_주어진 기록_
━━━━━━━━━━

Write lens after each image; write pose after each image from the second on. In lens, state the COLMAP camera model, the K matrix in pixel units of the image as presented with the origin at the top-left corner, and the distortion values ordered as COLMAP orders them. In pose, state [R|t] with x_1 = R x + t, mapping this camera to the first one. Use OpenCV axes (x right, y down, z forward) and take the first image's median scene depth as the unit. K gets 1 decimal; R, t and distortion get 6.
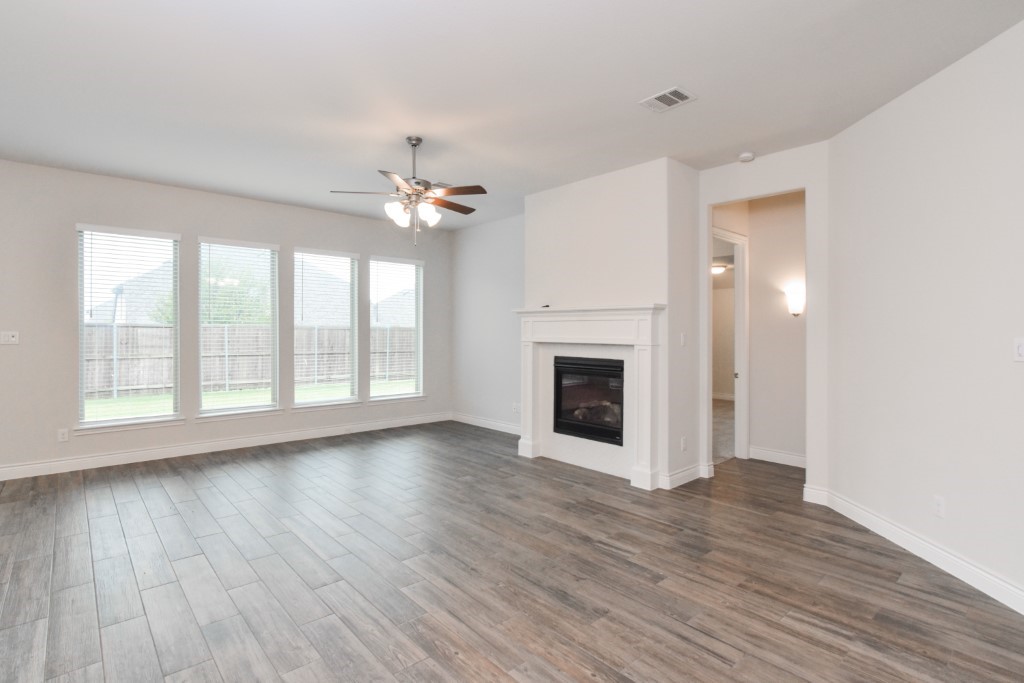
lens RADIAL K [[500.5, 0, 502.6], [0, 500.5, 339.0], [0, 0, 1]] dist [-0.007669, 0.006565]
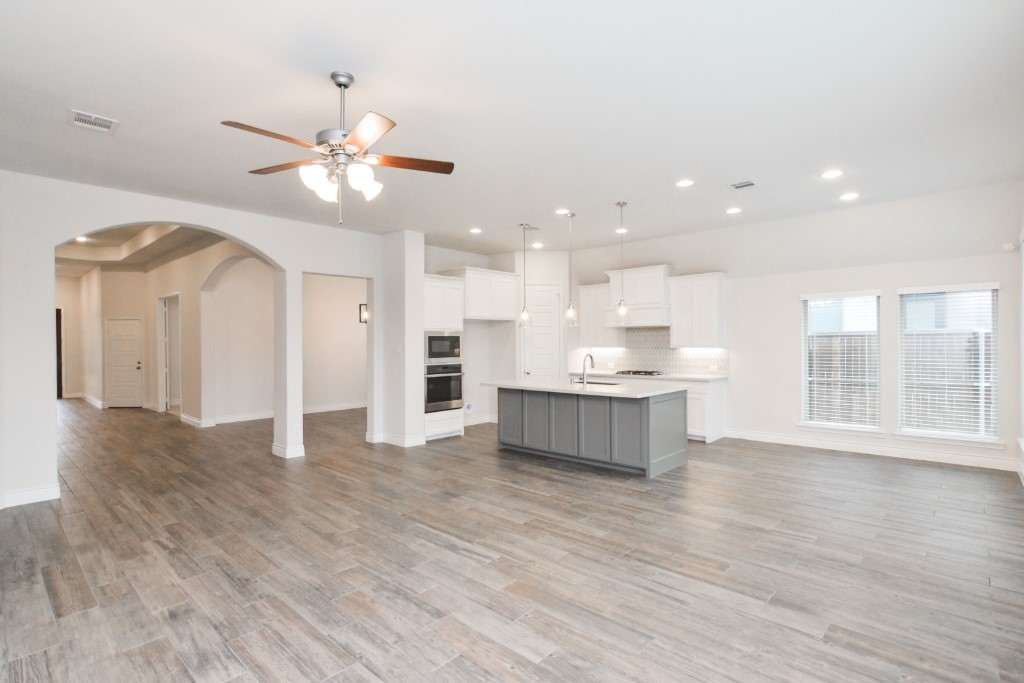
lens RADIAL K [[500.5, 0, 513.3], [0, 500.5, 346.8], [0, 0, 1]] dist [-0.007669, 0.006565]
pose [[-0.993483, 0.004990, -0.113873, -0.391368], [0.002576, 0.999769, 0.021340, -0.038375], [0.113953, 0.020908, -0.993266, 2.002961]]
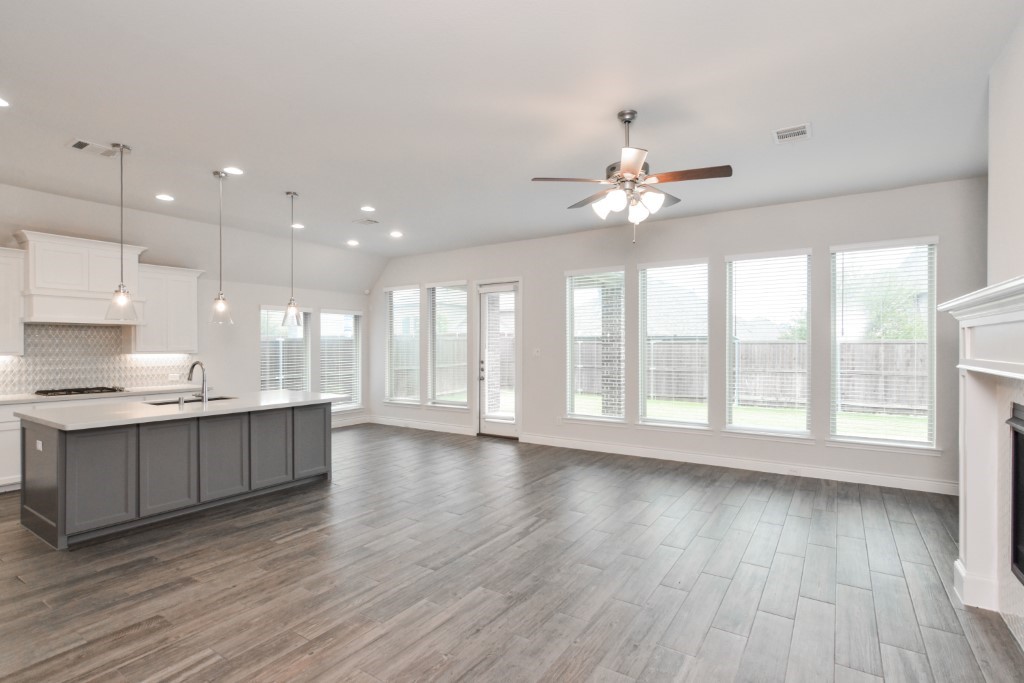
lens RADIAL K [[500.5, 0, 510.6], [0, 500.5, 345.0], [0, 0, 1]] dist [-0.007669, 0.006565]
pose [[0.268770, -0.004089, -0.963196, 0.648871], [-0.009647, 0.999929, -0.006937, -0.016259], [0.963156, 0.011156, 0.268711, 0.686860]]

━━━━━━━━━━

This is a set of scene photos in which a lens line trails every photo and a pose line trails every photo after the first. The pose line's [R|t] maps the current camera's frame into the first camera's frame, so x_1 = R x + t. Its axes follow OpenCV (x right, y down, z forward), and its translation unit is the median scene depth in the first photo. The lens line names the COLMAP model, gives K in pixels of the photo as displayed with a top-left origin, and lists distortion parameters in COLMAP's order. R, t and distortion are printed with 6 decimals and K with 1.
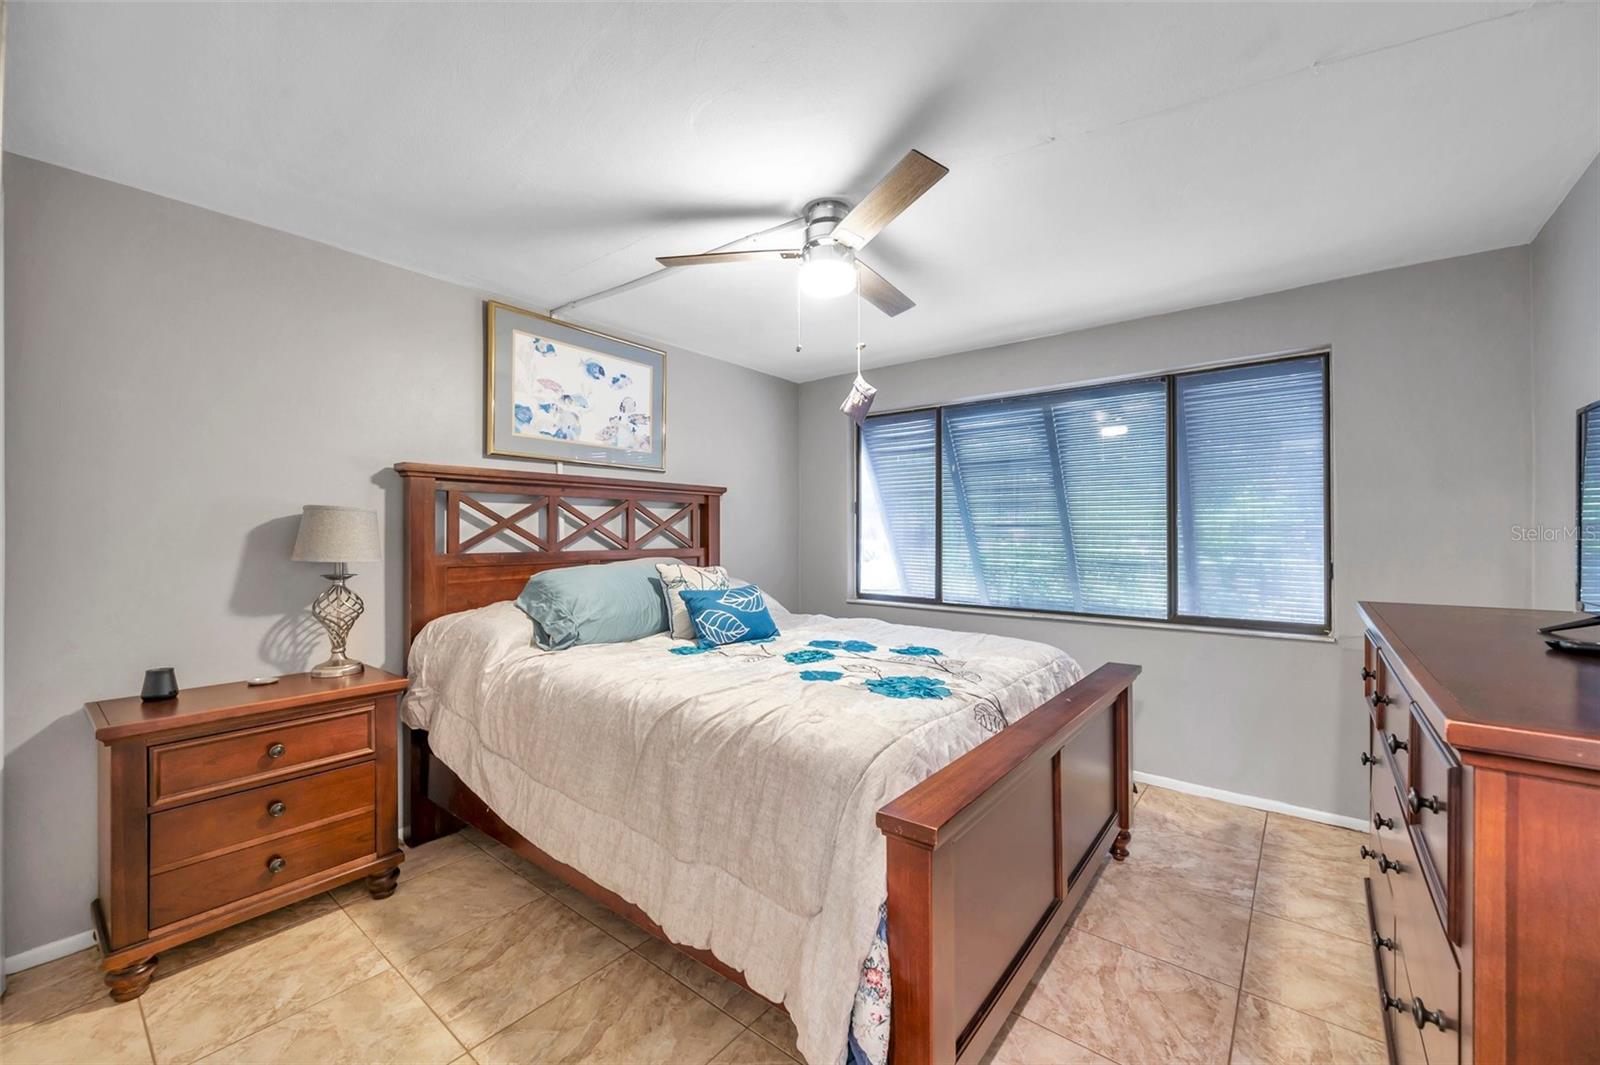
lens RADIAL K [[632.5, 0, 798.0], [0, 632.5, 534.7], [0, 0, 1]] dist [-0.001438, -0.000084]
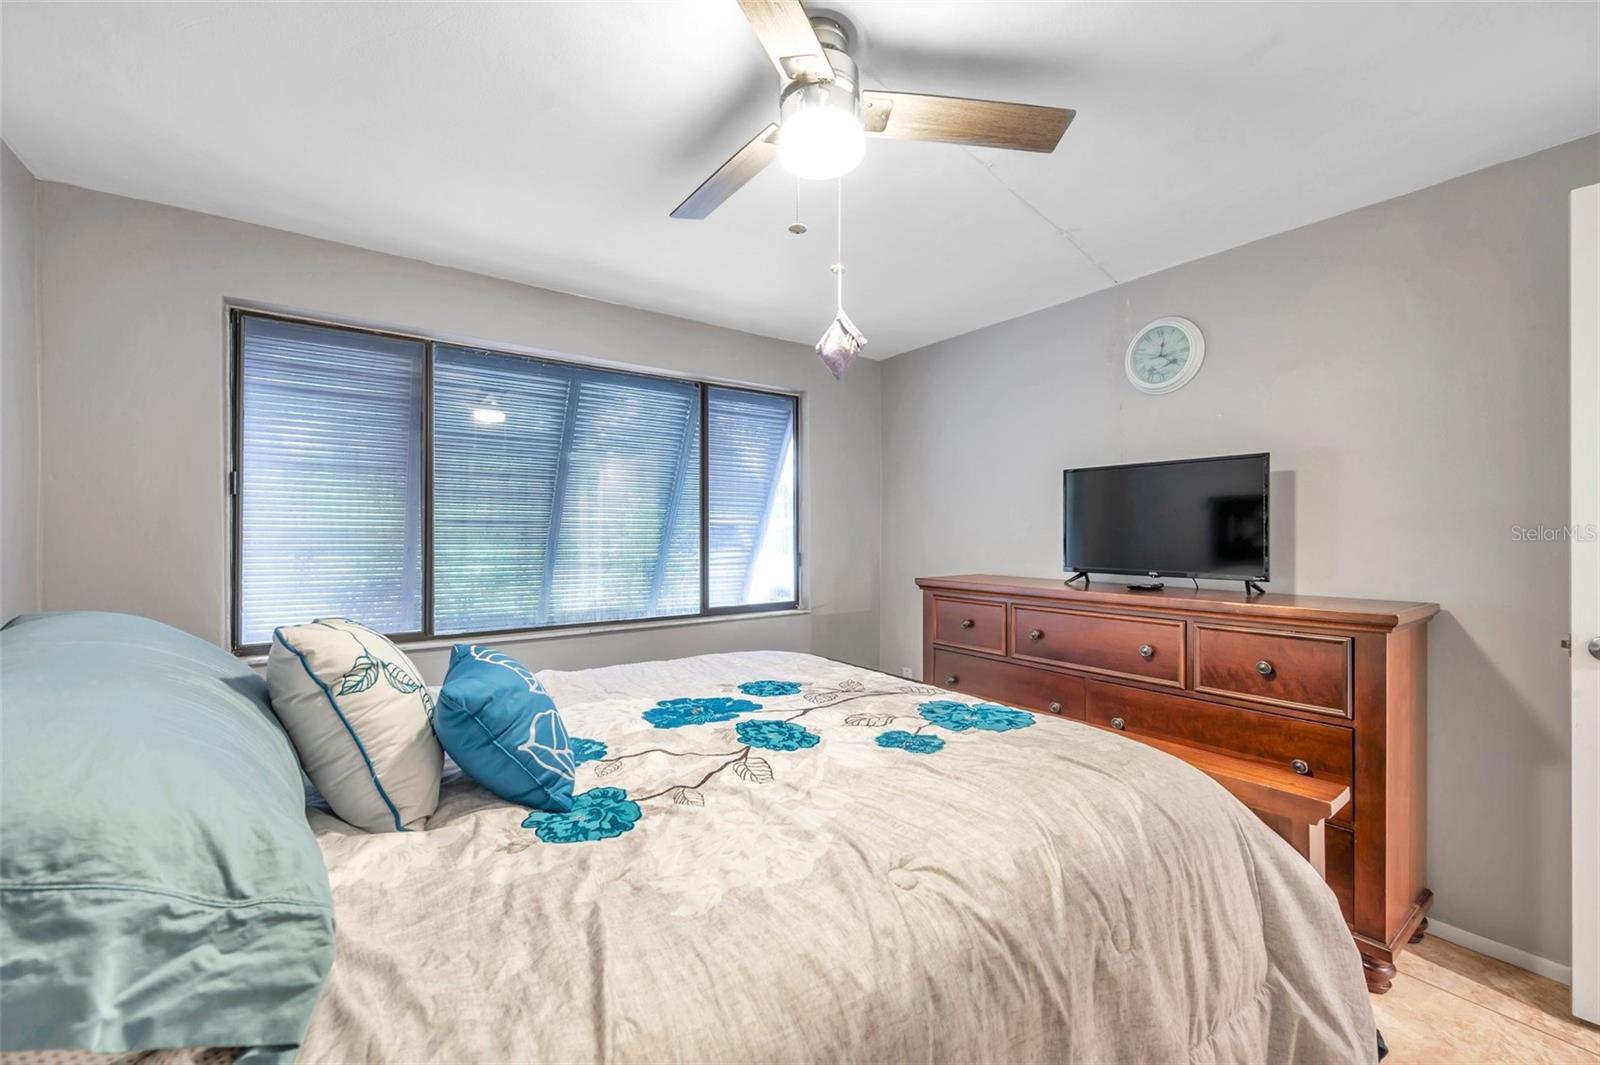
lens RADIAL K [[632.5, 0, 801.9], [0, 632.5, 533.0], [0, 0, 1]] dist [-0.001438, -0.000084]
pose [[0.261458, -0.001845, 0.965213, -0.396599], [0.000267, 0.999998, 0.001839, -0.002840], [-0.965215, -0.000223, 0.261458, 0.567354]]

━━━━━━━━━━

_과제_
위 기록에서 "Write lens after" 문구가 있는 줄에서 시작해 "0.011156, 0.268711, 0.686860]]" 문구가 있는 줄에서 끝나는 부분만 다시 쓰되, "image" 단어를 "photo" 단어로 바꾸고 나머지는 그대로 두세요. 그림 표시 줄은 답에 넣지 마세요.

_풀이_
Write lens after each photo; write pose after each photo from the second on. In lens, state the COLMAP camera model, the K matrix in pixel units of the photo as presented with the origin at the top-left corner, and the distortion values ordered as COLMAP orders them. In pose, state [R|t] with x_1 = R x + t, mapping this camera to the first one. Use OpenCV axes (x right, y down, z forward) and take the first photo's median scene depth as the unit. K gets 1 decimal; R, t and distortion get 6.
lens RADIAL K [[500.5, 0, 502.6], [0, 500.5, 339.0], [0, 0, 1]] dist [-0.007669, 0.006565]
lens RADIAL K [[500.5, 0, 513.3], [0, 500.5, 346.8], [0, 0, 1]] dist [-0.007669, 0.006565]
pose [[-0.993483, 0.004990, -0.113873, -0.391368], [0.002576, 0.999769, 0.021340, -0.038375], [0.113953, 0.020908, -0.993266, 2.002961]]
lens RADIAL K [[500.5, 0, 510.6], [0, 500.5, 345.0], [0, 0, 1]] dist [-0.007669, 0.006565]
pose [[0.268770, -0.004089, -0.963196, 0.648871], [-0.009647, 0.999929, -0.006937, -0.016259], [0.963156, 0.011156, 0.268711, 0.686860]]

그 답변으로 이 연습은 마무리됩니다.